Federal Court: Obama Broke Law On Recess Appointments‏







Barack Obama has now officially been declared a law breaker by a federal court. Last year during the Senate recess, Obama made appointments to the National Labor Relations Board. Today the three panel judges that make up the Court ruled that they were both illegal and unconsitutional.


Obama named union lawyer Richard Griffin and Labor Department official Sharon Block, both Democrats, and a Republican, NLRB lawyer Terence Flynn, to the labor board using his recess powers back in January of 2012. He also named Richard Cordray to head the new Consumer Financial Protection Bureau, using those same powers. The Cordray appointment was not part of the court case decided Friday, but has been challenged separately in another suit.

“When Congress refuses to act and as a result hurts our economy and puts people at risk, I have an obligation as president to do what I can without them,” Obama said in January 2012. “I will not stand by while a minority in the Senate puts party ideology ahead of the people they were elected to serve.”

 But the ruling has even broader constitutional significance, with the judges arguing that the president’s recess appointment powers don’t apply to “intrasession” appointments — those made when Congress has left town for a few days or weeks.

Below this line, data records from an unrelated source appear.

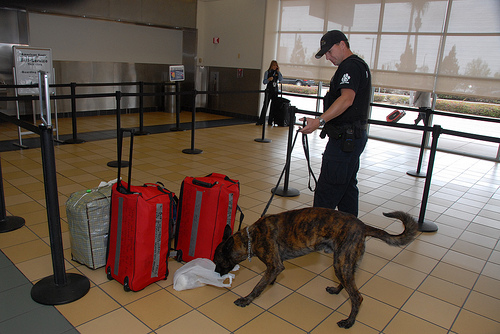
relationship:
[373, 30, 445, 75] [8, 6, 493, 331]
window of a building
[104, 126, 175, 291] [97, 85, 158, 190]
bag with handle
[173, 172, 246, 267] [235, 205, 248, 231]
bag with handle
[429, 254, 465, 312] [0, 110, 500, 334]
colored tiles on colored tiles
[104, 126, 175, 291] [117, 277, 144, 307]
bag with wheels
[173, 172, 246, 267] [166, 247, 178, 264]
bag with wheel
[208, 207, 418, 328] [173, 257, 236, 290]
dog sniffing bag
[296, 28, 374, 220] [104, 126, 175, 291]
cop pulling bag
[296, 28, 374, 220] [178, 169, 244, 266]
cop pulling suitcase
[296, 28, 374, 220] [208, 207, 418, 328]
cop brings dog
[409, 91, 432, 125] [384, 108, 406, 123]
woman dragging suitcase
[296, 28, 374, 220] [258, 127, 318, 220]
cop holding leash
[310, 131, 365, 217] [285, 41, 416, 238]
leg of man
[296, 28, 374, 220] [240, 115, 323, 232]
cop has leash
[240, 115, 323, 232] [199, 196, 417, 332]
leash on dog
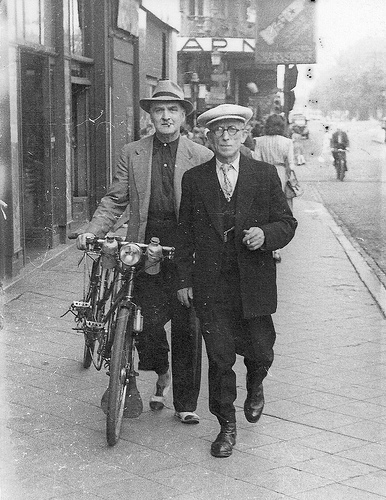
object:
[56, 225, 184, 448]
bike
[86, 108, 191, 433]
man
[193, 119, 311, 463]
man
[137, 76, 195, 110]
hat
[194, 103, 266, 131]
hat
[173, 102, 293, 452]
man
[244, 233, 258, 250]
cigarette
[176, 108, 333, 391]
man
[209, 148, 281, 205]
tie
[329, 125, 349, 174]
man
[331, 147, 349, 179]
bicycle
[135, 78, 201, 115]
fedora hat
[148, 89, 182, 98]
black stripe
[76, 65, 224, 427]
man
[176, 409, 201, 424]
shoes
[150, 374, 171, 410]
shoes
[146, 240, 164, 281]
metal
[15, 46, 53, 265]
door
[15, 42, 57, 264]
trim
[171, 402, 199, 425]
shoe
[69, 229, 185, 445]
bicycle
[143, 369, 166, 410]
shoes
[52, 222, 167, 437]
bicucle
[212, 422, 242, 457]
shoe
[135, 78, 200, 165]
man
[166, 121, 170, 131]
cigar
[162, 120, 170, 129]
mouth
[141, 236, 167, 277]
metal bottle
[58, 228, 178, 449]
bicycle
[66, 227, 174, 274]
handle bars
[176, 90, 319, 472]
person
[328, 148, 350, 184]
motorcycle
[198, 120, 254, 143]
glasses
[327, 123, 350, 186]
person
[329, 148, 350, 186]
bicycle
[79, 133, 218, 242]
jacket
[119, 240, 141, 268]
headlight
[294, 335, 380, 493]
pavement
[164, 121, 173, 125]
cigarette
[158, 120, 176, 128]
mouth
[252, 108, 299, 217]
person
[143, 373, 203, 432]
shoes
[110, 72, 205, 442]
man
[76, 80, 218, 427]
man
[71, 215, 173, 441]
bike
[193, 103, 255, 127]
hat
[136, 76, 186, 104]
hat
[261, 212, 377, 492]
sidewalk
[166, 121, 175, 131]
cigar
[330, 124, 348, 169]
person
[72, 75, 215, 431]
person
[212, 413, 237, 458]
boot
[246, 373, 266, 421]
boot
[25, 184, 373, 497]
pavement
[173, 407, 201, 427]
shoe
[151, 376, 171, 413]
shoe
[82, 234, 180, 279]
handlebars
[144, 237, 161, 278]
bottle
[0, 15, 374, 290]
distance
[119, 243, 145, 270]
headlight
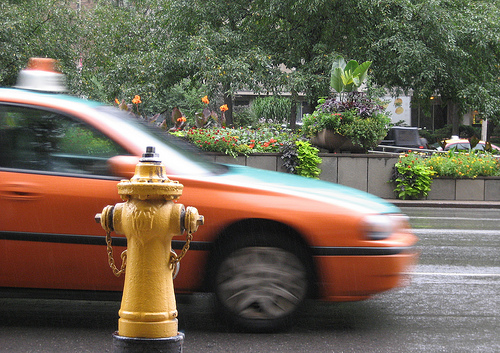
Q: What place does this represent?
A: It represents the street.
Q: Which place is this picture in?
A: It is at the street.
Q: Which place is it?
A: It is a street.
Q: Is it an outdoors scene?
A: Yes, it is outdoors.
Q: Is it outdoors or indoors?
A: It is outdoors.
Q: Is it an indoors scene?
A: No, it is outdoors.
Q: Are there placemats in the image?
A: No, there are no placemats.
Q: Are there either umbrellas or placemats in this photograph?
A: No, there are no placemats or umbrellas.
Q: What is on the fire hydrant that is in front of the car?
A: The chain is on the hydrant.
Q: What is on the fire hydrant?
A: The chain is on the hydrant.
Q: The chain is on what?
A: The chain is on the fire hydrant.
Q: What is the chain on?
A: The chain is on the fire hydrant.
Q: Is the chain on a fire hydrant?
A: Yes, the chain is on a fire hydrant.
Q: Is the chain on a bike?
A: No, the chain is on a fire hydrant.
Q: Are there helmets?
A: No, there are no helmets.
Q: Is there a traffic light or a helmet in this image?
A: No, there are no helmets or traffic lights.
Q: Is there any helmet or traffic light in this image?
A: No, there are no helmets or traffic lights.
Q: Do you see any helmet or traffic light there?
A: No, there are no helmets or traffic lights.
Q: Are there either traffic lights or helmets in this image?
A: No, there are no helmets or traffic lights.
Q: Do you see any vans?
A: No, there are no vans.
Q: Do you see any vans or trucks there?
A: No, there are no vans or trucks.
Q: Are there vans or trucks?
A: No, there are no vans or trucks.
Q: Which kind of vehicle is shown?
A: The vehicle is a car.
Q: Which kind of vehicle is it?
A: The vehicle is a car.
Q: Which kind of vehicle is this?
A: This is a car.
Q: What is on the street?
A: The car is on the street.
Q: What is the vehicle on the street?
A: The vehicle is a car.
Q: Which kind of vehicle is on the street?
A: The vehicle is a car.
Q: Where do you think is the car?
A: The car is on the street.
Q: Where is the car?
A: The car is on the street.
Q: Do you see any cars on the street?
A: Yes, there is a car on the street.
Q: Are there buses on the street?
A: No, there is a car on the street.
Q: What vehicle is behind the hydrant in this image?
A: The vehicle is a car.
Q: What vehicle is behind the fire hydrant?
A: The vehicle is a car.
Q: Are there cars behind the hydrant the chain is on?
A: Yes, there is a car behind the hydrant.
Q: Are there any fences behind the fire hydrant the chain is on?
A: No, there is a car behind the fire hydrant.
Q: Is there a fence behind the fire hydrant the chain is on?
A: No, there is a car behind the fire hydrant.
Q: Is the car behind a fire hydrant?
A: Yes, the car is behind a fire hydrant.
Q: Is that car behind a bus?
A: No, the car is behind a fire hydrant.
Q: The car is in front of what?
A: The car is in front of the plant.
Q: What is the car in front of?
A: The car is in front of the plant.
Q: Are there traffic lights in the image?
A: No, there are no traffic lights.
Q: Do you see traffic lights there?
A: No, there are no traffic lights.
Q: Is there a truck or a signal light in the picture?
A: No, there are no traffic lights or trucks.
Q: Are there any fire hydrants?
A: Yes, there is a fire hydrant.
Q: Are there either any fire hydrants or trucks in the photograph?
A: Yes, there is a fire hydrant.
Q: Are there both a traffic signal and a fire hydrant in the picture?
A: No, there is a fire hydrant but no traffic lights.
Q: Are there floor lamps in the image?
A: No, there are no floor lamps.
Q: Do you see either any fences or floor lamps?
A: No, there are no floor lamps or fences.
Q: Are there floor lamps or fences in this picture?
A: No, there are no floor lamps or fences.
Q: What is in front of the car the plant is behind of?
A: The hydrant is in front of the car.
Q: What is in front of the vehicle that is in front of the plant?
A: The hydrant is in front of the car.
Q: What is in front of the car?
A: The hydrant is in front of the car.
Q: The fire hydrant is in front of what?
A: The fire hydrant is in front of the car.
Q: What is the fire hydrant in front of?
A: The fire hydrant is in front of the car.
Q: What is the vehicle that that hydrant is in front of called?
A: The vehicle is a car.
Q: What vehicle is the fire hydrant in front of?
A: The hydrant is in front of the car.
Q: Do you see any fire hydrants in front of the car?
A: Yes, there is a fire hydrant in front of the car.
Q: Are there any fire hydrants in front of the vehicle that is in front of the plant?
A: Yes, there is a fire hydrant in front of the car.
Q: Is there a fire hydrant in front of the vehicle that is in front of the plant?
A: Yes, there is a fire hydrant in front of the car.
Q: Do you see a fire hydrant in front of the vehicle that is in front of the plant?
A: Yes, there is a fire hydrant in front of the car.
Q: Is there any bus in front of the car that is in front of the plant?
A: No, there is a fire hydrant in front of the car.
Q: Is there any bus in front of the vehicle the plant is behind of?
A: No, there is a fire hydrant in front of the car.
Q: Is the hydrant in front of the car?
A: Yes, the hydrant is in front of the car.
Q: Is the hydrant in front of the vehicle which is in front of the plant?
A: Yes, the hydrant is in front of the car.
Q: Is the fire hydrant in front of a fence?
A: No, the fire hydrant is in front of the car.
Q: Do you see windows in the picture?
A: Yes, there is a window.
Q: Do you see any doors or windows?
A: Yes, there is a window.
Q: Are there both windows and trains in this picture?
A: No, there is a window but no trains.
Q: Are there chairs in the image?
A: No, there are no chairs.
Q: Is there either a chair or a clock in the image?
A: No, there are no chairs or clocks.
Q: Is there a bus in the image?
A: No, there are no buses.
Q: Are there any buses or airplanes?
A: No, there are no buses or airplanes.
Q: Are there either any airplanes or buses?
A: No, there are no buses or airplanes.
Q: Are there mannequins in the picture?
A: No, there are no mannequins.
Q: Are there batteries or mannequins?
A: No, there are no mannequins or batteries.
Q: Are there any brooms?
A: No, there are no brooms.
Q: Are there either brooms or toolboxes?
A: No, there are no brooms or toolboxes.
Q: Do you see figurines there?
A: No, there are no figurines.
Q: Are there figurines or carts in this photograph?
A: No, there are no figurines or carts.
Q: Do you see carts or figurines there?
A: No, there are no figurines or carts.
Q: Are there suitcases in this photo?
A: No, there are no suitcases.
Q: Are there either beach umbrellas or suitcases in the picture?
A: No, there are no suitcases or beach umbrellas.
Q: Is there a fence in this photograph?
A: No, there are no fences.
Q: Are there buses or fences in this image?
A: No, there are no fences or buses.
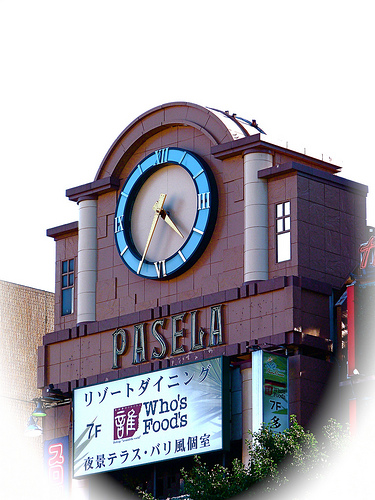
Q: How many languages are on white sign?
A: Two.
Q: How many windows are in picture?
A: Two.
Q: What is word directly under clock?
A: Pasela.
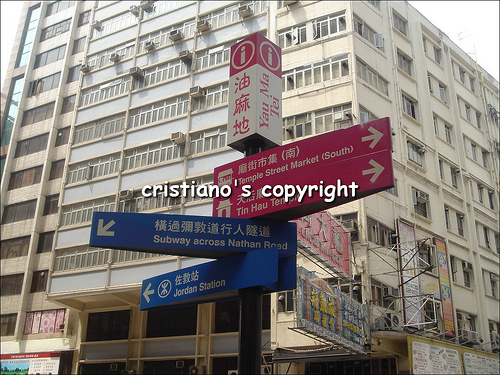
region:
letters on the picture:
[115, 147, 392, 231]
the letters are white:
[125, 162, 375, 214]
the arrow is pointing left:
[120, 267, 167, 307]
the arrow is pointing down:
[78, 200, 133, 253]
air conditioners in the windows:
[92, 12, 209, 134]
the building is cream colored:
[367, 17, 494, 339]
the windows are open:
[278, 17, 333, 41]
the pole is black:
[222, 289, 271, 368]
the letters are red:
[244, 60, 285, 137]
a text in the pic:
[135, 152, 460, 244]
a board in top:
[128, 257, 328, 316]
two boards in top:
[77, 180, 314, 316]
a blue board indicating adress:
[112, 256, 289, 310]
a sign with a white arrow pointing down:
[96, 195, 311, 275]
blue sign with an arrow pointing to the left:
[115, 273, 315, 310]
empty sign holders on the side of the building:
[400, 229, 443, 359]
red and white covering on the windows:
[22, 305, 77, 345]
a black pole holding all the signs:
[232, 287, 274, 372]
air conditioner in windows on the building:
[103, 41, 237, 157]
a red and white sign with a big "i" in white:
[225, 29, 312, 145]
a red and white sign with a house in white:
[213, 191, 248, 220]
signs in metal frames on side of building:
[303, 268, 377, 364]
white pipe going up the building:
[16, 41, 71, 343]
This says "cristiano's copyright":
[145, 168, 354, 213]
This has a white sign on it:
[423, 335, 439, 373]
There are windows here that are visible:
[64, 250, 81, 300]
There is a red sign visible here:
[236, 22, 343, 156]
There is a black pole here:
[234, 329, 258, 371]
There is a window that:
[438, 131, 454, 166]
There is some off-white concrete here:
[21, 158, 36, 215]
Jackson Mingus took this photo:
[144, 109, 341, 371]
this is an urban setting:
[8, 29, 455, 369]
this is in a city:
[15, 26, 466, 310]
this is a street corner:
[141, 160, 361, 330]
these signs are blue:
[77, 189, 289, 313]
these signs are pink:
[198, 139, 427, 214]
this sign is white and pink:
[245, 34, 354, 192]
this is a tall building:
[31, 30, 479, 295]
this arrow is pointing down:
[70, 196, 134, 237]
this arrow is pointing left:
[115, 260, 165, 305]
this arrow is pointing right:
[330, 111, 425, 198]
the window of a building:
[392, 91, 418, 121]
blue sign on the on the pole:
[85, 207, 292, 254]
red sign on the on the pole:
[208, 125, 395, 207]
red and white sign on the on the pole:
[218, 33, 293, 151]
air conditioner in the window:
[185, 85, 204, 101]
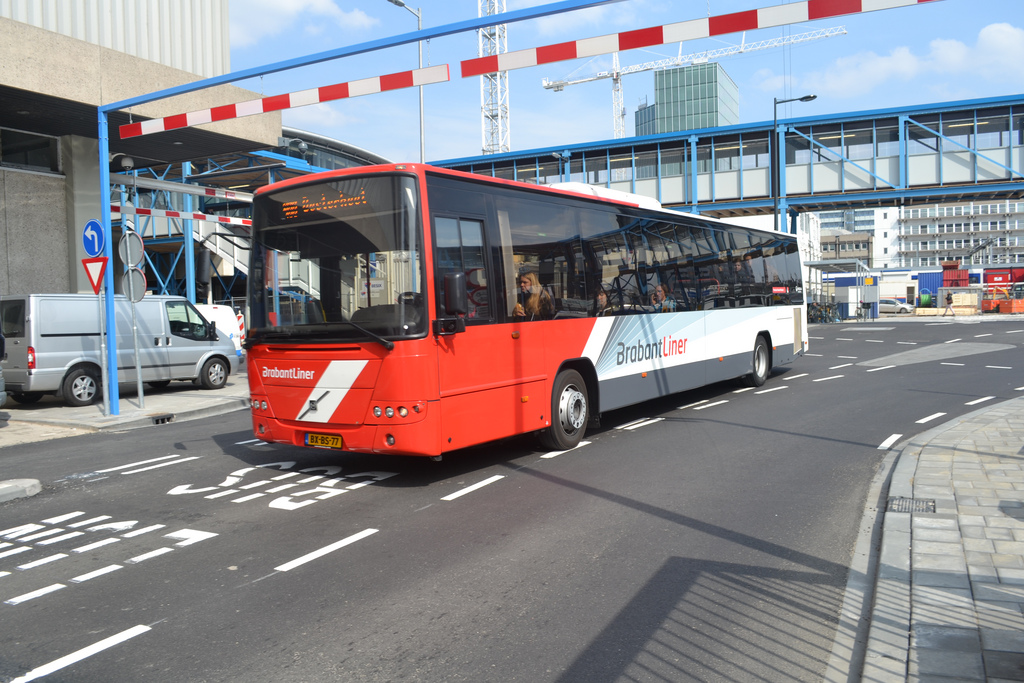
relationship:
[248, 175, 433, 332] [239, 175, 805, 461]
windshield on bus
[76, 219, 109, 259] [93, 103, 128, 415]
sign on pole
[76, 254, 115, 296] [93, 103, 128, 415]
sign on pole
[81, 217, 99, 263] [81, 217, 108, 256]
arrow on sign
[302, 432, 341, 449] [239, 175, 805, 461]
plate on bus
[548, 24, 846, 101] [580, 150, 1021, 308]
crane next to building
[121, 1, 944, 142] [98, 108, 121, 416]
stripedboards hanging from pole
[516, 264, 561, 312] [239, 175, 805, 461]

The judges signaled the power only applies after Congress has adjourned a session permanently, which in modern times usually means only at the end of a year. If the ruling withstands Supreme Court scrutiny, it would dramatically constrain presidents in the future.
And the court ruled that the only vacancies that the president can use his powers on are ones that arise when the Senate is in one of those end-of-session breaks. That would all but eliminate the list of positions the president could fill with his recess powers.
But the court said in the ruling that its duty was not to speed up government, but to hold to constitutional principles.